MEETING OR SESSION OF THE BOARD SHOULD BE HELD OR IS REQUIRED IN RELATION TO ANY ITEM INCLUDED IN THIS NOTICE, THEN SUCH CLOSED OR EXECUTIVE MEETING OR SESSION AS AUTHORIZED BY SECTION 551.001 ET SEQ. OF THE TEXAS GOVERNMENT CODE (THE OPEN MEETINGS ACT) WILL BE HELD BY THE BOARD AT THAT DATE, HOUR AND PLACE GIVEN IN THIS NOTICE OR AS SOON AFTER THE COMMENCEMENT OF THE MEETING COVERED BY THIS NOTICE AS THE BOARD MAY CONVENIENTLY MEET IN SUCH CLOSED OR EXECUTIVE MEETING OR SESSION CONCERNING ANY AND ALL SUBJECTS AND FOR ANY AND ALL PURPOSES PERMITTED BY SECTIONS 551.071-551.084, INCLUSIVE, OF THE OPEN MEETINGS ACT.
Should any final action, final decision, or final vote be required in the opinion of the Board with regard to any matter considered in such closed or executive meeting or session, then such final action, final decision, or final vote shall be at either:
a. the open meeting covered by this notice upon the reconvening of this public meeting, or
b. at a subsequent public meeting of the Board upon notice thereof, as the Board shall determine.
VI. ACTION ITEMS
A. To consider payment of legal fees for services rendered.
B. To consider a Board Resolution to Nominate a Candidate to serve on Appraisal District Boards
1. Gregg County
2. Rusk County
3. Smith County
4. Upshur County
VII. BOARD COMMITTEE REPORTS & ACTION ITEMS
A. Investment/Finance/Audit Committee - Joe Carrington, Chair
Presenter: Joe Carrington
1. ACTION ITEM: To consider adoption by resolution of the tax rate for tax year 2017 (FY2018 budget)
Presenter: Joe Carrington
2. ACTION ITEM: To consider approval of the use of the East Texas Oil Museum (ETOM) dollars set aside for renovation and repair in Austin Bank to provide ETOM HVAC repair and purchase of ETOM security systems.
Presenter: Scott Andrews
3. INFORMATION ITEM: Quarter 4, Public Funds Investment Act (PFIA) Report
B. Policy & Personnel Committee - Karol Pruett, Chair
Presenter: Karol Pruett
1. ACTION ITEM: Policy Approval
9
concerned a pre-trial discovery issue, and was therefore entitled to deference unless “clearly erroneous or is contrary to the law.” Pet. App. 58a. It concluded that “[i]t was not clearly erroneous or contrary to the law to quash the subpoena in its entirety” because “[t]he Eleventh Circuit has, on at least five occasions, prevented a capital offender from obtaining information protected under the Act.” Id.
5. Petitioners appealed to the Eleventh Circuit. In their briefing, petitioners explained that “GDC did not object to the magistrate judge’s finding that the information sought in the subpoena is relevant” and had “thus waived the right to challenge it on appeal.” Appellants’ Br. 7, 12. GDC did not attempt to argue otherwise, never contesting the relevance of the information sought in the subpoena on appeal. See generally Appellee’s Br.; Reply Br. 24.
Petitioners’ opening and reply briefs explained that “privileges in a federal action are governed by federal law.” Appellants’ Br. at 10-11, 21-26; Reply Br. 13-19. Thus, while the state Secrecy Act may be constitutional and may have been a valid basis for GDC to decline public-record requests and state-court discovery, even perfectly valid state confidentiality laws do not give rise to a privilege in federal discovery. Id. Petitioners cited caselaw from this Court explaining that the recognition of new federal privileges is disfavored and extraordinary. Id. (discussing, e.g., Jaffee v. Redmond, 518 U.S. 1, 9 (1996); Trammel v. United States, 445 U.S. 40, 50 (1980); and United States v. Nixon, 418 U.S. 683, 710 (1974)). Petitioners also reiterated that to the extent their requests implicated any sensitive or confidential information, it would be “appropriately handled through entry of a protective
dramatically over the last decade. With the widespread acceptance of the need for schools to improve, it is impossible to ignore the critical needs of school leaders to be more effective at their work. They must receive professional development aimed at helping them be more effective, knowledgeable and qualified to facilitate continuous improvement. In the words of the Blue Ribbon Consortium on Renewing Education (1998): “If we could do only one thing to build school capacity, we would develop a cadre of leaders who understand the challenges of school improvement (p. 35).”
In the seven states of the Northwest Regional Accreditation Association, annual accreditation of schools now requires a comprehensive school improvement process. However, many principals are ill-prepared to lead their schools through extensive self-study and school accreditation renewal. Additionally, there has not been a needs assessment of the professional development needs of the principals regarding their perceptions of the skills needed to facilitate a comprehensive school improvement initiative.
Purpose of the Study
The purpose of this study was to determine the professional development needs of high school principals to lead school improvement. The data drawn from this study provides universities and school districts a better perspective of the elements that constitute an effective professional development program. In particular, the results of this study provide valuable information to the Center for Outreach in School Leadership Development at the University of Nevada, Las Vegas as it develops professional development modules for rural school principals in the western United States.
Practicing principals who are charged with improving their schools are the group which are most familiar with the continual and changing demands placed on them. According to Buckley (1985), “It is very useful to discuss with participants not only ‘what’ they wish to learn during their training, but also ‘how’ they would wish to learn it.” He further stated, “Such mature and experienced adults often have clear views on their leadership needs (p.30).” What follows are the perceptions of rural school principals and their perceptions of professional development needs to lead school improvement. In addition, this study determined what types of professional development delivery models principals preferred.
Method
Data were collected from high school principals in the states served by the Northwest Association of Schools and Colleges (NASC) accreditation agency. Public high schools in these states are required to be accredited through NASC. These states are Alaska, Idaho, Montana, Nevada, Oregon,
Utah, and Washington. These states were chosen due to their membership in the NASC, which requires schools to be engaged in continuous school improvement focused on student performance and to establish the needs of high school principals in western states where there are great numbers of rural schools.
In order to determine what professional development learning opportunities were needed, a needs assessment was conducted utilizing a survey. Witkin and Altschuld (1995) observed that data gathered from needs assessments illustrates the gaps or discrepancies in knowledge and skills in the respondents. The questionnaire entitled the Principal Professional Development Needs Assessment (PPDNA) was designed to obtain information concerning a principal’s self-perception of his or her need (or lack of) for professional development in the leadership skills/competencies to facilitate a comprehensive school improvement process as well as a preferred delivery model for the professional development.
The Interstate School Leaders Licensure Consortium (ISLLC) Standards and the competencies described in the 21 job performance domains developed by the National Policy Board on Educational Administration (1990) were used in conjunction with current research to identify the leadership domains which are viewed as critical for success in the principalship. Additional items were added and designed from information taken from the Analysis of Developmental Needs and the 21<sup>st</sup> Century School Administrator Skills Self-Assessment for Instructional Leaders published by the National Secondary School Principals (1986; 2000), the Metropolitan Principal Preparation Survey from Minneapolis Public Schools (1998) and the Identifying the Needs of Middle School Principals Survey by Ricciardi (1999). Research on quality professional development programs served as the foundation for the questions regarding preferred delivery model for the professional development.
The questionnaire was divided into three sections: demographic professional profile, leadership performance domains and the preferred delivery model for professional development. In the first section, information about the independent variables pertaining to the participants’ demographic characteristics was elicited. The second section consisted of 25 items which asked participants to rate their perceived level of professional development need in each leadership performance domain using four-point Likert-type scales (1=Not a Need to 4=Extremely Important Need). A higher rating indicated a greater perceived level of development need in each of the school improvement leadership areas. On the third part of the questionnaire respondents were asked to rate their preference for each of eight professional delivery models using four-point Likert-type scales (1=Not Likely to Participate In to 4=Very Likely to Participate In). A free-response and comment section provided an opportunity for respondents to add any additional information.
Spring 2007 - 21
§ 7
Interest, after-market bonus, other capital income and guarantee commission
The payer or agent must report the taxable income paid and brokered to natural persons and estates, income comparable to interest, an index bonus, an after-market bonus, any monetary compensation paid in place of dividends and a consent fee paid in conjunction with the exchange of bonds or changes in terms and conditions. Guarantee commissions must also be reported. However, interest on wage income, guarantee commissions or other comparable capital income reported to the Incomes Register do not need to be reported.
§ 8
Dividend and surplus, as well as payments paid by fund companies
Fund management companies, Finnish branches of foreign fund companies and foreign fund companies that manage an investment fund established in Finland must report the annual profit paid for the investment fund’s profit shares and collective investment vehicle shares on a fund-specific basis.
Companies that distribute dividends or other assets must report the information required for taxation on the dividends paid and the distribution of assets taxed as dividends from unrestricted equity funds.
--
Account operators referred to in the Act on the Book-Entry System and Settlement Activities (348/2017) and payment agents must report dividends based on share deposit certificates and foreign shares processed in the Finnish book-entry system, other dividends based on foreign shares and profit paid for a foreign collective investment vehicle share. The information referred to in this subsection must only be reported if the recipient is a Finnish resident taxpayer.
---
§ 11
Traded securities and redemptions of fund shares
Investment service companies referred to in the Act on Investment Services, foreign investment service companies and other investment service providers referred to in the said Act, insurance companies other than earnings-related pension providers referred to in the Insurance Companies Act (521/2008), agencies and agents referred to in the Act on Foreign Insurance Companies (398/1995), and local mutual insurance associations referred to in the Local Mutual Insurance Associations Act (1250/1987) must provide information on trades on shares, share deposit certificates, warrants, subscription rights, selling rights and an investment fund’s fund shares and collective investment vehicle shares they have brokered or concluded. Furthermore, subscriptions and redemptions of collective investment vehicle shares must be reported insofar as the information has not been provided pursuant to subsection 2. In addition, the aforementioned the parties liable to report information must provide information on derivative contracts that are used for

*-*-*

* Problem to solve *
Within the listing above, extract exactly the lines from the line with "Practicing principals who" to the line with "Data were collected", the two named lines included, and no others.

* Solution for this exercise *
Practicing principals who are charged with improving their schools are the group which are most familiar with the continual and changing demands placed on them. According to Buckley (1985), “It is very useful to discuss with participants not only ‘what’ they wish to learn during their training, but also ‘how’ they would wish to learn it.” He further stated, “Such mature and experienced adults often have clear views on their leadership needs (p.30).” What follows are the perceptions of rural school principals and their perceptions of professional development needs to lead school improvement. In addition, this study determined what types of professional development delivery models principals preferred.
Method
Data were collected from high school principals in the states served by the Northwest Association of Schools and Colleges (NASC) accreditation agency. Public high schools in these states are required to be accredited through NASC. These states are Alaska, Idaho, Montana, Nevada, Oregon,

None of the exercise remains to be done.